Il Palazzo Pirelli, in cui sarà appunto ospitata la mostra, è stato ideato e creato proprio da Gio Ponti, ma la mostra non è dedicata a Gio Ponti architetto bensì a Gio Ponti designer e alla produzione di ceramiche che creò per la manifattura Richard-Ginori tra gli anni 1923 e 1930.

Da quanto ho letto, la mostra sarà suddivisa in diversi fili conduttori, uno dei quali sarà quello dell'iconografia che Gio Ponti rielaborò nei suoi decori. La mostra esporrà le serie più conosciute dell’architetto, fra cui La conversazione classica, Le mie donne e La venatoria. Un altro filo conduttore sarà dato dal confronto con l’antico, partendo dalle forme per le quali Ponti trasse spunto dal mondo greco, etrusco, romano.

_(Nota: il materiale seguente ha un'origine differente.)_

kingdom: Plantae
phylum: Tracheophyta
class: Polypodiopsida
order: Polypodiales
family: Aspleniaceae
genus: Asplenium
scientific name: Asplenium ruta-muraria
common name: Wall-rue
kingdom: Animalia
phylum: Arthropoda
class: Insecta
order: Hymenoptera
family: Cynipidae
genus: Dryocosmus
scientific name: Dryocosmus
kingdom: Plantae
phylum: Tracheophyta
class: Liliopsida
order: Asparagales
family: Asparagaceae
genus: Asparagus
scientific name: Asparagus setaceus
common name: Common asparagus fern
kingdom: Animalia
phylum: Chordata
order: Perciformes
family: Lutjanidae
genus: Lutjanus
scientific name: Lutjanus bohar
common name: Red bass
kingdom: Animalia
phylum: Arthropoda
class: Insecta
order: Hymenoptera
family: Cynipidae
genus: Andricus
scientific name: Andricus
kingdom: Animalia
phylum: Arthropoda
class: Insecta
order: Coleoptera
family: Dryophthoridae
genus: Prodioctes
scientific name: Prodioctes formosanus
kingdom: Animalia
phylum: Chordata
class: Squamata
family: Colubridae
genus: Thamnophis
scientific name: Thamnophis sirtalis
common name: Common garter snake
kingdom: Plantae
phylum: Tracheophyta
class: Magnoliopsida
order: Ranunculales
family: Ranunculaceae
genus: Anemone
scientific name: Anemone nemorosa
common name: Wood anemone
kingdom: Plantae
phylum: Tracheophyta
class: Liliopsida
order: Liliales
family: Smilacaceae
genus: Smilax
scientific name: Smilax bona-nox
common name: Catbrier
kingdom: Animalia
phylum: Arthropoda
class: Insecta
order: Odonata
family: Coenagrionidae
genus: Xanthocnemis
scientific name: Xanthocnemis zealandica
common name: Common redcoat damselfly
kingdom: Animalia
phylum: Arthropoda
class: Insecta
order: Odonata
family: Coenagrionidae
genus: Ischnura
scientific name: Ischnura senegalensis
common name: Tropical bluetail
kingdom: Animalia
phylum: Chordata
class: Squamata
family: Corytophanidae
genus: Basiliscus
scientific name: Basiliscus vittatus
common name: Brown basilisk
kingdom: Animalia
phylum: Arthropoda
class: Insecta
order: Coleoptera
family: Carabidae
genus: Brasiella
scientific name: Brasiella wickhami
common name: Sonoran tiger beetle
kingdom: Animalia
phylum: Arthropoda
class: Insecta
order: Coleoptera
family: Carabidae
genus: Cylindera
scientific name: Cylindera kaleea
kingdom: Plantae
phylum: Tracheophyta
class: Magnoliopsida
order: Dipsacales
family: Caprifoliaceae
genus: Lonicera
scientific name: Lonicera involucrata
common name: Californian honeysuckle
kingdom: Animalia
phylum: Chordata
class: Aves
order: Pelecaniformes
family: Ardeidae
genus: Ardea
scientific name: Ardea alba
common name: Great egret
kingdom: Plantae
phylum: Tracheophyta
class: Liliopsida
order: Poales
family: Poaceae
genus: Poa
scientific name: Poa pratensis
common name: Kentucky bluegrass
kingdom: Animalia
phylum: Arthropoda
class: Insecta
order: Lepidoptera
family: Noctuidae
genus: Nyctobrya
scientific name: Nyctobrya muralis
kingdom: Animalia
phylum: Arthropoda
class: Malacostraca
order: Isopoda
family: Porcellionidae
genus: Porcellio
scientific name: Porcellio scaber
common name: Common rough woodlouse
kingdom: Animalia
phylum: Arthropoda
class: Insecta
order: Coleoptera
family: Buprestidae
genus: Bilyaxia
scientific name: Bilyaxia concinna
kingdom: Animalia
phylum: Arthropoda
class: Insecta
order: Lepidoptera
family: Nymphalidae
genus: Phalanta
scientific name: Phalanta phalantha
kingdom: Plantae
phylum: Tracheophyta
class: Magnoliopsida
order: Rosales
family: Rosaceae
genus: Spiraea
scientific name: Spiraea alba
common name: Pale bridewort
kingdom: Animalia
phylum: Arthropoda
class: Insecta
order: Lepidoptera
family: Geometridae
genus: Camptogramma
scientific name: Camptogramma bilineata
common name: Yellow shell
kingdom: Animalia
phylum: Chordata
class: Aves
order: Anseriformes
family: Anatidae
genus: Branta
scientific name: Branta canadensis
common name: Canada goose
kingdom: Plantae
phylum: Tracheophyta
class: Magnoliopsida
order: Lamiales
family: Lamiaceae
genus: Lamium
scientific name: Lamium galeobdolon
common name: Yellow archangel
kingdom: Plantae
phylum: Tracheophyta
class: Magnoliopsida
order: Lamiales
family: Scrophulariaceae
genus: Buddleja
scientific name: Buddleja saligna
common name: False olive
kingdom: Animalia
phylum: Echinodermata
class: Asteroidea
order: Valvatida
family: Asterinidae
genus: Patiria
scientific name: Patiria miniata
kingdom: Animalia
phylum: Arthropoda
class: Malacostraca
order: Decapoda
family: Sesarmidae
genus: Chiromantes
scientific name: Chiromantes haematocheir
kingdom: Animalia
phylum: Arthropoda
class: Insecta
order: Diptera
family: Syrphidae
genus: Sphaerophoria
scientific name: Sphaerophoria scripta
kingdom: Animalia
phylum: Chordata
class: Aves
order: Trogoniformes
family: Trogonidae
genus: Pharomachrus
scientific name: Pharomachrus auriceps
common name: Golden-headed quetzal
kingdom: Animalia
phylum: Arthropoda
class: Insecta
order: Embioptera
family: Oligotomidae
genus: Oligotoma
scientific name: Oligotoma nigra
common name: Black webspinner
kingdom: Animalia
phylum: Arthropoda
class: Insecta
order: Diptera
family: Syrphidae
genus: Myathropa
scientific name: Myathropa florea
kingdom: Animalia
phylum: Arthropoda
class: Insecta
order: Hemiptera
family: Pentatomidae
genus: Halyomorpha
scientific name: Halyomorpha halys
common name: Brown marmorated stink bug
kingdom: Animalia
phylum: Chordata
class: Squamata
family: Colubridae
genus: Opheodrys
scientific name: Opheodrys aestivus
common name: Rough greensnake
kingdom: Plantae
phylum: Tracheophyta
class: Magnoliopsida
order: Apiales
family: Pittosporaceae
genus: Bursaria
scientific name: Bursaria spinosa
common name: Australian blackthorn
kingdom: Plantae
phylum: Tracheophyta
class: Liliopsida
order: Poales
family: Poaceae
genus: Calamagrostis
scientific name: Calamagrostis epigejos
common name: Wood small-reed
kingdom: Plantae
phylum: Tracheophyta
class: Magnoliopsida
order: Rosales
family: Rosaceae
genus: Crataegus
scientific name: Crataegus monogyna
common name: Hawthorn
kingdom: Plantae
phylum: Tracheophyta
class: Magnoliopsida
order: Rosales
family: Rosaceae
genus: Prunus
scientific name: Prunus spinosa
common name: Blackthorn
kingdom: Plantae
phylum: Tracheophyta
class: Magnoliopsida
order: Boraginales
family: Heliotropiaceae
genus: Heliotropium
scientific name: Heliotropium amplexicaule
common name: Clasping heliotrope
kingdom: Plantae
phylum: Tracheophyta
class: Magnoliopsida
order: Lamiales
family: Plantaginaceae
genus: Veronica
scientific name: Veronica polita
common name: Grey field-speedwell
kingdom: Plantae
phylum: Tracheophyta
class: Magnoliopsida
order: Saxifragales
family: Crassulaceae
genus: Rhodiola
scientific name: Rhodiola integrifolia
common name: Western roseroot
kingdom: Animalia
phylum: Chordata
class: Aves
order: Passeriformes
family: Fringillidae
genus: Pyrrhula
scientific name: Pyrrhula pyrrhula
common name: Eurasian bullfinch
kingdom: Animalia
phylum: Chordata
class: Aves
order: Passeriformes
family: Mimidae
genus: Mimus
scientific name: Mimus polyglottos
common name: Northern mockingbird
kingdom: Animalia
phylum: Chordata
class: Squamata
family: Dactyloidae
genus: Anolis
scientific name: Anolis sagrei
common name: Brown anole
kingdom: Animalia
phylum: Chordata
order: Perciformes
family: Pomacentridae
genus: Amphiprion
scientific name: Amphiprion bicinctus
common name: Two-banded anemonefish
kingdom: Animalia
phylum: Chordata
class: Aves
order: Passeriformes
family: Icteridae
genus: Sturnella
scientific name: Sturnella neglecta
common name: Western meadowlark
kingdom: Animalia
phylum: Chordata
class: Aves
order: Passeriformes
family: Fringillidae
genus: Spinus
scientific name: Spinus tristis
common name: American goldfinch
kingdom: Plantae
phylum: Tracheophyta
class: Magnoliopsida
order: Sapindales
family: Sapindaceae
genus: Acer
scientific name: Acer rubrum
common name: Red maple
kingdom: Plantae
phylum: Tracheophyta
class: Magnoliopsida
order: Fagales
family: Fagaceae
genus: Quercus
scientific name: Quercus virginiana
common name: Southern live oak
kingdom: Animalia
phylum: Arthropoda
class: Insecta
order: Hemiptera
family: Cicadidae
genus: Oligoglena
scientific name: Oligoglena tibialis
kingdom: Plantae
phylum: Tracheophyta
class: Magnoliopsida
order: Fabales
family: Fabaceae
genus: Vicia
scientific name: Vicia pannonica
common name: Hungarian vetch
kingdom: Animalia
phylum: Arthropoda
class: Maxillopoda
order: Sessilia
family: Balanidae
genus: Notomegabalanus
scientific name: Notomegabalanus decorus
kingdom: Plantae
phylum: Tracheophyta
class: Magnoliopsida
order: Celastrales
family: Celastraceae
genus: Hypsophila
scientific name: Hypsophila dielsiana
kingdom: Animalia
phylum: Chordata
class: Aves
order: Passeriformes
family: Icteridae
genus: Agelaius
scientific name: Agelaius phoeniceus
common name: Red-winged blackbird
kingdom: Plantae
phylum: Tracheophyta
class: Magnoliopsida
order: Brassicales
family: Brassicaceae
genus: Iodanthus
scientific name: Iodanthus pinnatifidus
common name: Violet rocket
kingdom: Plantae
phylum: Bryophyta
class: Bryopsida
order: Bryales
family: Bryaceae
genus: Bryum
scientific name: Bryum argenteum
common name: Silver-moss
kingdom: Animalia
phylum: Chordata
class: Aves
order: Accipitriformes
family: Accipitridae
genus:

La mostra permetterà inoltre di scoprire la curiosità di Ponti verso le esperienze figurative contemporanee grazia alla sequenza delle coppe, da Funérailles di Thais, al Circo Alato a Velesca in cui si potranno notare la serialità delle forme e la variazione dei decori.

Da quanto ho letto, mi sembra che valga assolutamente la pena visitarla.
Informazioni utili
La mostra sarà ospitata a Palazzo Pirelli, che si trova in Via Fabio Filzi, 22, a poca distanza dalla Stazione Centrale e dalla Metropolitana.
La mostra inizia il 5 maggio per durare fino al 31 luglio 2011.
L’ingresso sarà gratuito e gli orari di accesso al pubblico andranno dalle 15.00 alle 19.00, con l’ultimo ingresso alle 18.30, nei giorni dal martedì al venerdì.